Factors Associated with Late Antiretroviral Therapy Initiation among Adults in Mozambique  [PDF]
Maria Lahuerta, Josue Lima, Harriet Nuwagaba-Biribonwoha, Mie Okamura, Maria Fernanda Alvim, Rufino Fernandes, Americo Assan, David Hoos, Batya Elul, Wafaa M. El-Sadr, Denis Nash
PLOS ONE , 2012, DOI: 10.1371/journal.pone.0037125
Abstract: Background Despite recent changes to expand the ART eligibility criteria in sub-Saharan Africa, many patients still initiate ART in the advanced stages of HIV infection, which contributes to increased early mortality rates, poor patient outcomes, and onward transmission.

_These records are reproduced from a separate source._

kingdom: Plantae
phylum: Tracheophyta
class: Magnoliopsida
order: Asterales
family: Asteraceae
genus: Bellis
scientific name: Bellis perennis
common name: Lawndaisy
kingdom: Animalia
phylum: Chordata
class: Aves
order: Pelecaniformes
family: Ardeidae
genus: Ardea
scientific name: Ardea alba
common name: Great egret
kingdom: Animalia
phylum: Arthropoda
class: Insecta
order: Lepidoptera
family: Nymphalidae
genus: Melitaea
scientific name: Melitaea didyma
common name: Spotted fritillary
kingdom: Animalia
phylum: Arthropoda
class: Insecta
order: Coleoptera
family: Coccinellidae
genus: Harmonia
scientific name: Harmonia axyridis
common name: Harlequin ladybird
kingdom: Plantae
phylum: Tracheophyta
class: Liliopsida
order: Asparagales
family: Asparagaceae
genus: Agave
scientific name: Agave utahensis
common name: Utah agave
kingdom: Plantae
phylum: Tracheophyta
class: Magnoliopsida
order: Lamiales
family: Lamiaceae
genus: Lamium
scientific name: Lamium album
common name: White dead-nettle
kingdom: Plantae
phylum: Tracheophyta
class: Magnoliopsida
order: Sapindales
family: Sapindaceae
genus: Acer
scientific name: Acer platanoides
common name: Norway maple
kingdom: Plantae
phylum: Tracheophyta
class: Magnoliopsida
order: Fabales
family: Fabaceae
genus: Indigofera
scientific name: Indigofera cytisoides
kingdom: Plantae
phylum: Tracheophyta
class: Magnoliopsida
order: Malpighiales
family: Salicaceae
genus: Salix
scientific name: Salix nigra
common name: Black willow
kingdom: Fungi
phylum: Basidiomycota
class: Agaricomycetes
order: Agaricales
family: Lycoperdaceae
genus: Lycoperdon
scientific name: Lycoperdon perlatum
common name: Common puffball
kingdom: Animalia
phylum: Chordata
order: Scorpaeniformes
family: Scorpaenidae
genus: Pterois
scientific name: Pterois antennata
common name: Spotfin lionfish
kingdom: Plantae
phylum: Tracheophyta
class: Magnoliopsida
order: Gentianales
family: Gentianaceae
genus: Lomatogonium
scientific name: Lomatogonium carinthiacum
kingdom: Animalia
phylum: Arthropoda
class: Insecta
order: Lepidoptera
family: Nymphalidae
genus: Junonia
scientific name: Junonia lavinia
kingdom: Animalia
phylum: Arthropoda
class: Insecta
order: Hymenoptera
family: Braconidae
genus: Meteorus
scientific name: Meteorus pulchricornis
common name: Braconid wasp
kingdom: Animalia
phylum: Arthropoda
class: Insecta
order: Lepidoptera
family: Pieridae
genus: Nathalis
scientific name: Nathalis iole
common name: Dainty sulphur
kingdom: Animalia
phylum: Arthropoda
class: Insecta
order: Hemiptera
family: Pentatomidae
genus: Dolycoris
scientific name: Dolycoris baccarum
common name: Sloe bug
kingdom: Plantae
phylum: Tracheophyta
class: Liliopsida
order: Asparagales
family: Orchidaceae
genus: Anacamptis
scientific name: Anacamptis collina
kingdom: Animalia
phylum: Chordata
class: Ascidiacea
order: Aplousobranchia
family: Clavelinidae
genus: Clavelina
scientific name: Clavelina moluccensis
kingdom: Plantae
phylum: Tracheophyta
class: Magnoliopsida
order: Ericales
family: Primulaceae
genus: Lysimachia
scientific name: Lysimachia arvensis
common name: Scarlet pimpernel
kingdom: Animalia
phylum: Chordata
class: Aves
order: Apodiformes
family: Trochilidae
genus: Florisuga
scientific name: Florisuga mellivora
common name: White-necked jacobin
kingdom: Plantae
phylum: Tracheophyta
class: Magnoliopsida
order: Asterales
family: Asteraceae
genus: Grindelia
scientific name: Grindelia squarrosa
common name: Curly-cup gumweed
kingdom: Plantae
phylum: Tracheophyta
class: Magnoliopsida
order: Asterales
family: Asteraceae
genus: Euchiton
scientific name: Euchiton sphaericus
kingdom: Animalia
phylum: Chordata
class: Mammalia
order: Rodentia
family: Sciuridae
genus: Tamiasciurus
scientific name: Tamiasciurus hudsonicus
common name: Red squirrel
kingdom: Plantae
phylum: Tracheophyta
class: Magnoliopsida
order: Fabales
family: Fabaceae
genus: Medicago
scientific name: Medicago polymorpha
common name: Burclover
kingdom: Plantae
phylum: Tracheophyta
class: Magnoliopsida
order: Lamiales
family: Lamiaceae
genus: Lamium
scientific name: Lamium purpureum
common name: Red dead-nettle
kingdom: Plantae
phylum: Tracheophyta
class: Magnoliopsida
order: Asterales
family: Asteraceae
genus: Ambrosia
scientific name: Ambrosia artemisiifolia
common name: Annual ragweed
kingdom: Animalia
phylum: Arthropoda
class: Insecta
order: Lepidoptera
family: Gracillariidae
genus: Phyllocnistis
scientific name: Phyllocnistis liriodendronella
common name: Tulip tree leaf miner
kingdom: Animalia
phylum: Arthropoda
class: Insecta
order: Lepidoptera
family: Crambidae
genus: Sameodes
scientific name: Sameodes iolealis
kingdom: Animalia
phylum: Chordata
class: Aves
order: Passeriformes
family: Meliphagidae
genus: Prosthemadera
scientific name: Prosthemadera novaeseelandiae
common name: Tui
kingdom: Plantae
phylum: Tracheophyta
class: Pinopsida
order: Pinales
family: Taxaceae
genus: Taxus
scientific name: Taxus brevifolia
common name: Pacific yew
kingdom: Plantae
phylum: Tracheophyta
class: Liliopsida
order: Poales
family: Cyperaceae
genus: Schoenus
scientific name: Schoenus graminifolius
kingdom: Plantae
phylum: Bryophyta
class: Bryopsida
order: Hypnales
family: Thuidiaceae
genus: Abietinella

Methods To evaluate individual and clinic-level factors associated with late ART initiation in Mozambique, we conducted a retrospective sex-specific analysis of data from 36,411 adult patients who started ART between January 2005 and June 2009 at 25 HIV clinics in Mozambique. Late ART initiation was defined as CD4 count<100 cells/μL or WHO stage IV. Mixed effects models were used to identify patient- and clinic-level factors associated with late ART initiation. Results The proportion of patients initiating ART late decreased from 46% to 37% during 2005–2007, but remained constant (between 37–33%) from 2007–2009. Of those who initiated ART late (median CD4 = 57 cells/μL), 5% were known to have died and 54% were lost to clinic within 6 months of ART initiation (compared with 2% and 47% among other patients starting ART [median CD4 = 192 cells/μL]). In multivariate analysis, female sex and pregnancy at ART initiation (AORfemale_not_pregnant_vs._male = 0.66, 95%CI [0.62–0.69]; AORpregnant_vs._non_pregnant = 0.60, 95%CI [0.49–0.73]), younger and older age (AOR15–25_vs.26–30 = 0.86, 95%CI [0.79–0.94], AOR>45_vs.26–30 = 0.72, 95%CI [0.67–0.77]), entry into care via PMTCT (AORentry_through_PMTCT_vs.VCT = 0.42, 95%CI [0.35–0.50]), marital status (AORmarried/in union_vs.single = 0.87, 95%CI [0.83–0.92]), education (AORsecondary_or_higher_vs.primary = 0.87, 95%CI [0.83–0.93]) and year of ART initiation were associated with a lower likelihood of late ART initiation. Clinic-level factors independently associated with a lower likelihood of late ART initiation included CD4 machine on-site (AORCD4_machine_onsite_vs.offsite = 0.83, 95%CI [0.74–0.94]) and presence of PMTCT services onsite (AOR = 0.85, 95%CI [0.77–0.93]). Conclusion: The risk of starting ART late remained persistently high. Efforts are needed to ensure identification and enrollment of patients at earlier stages of HIV disease. Individual and clinic level factors identified may provide clues for upstream structural interventions.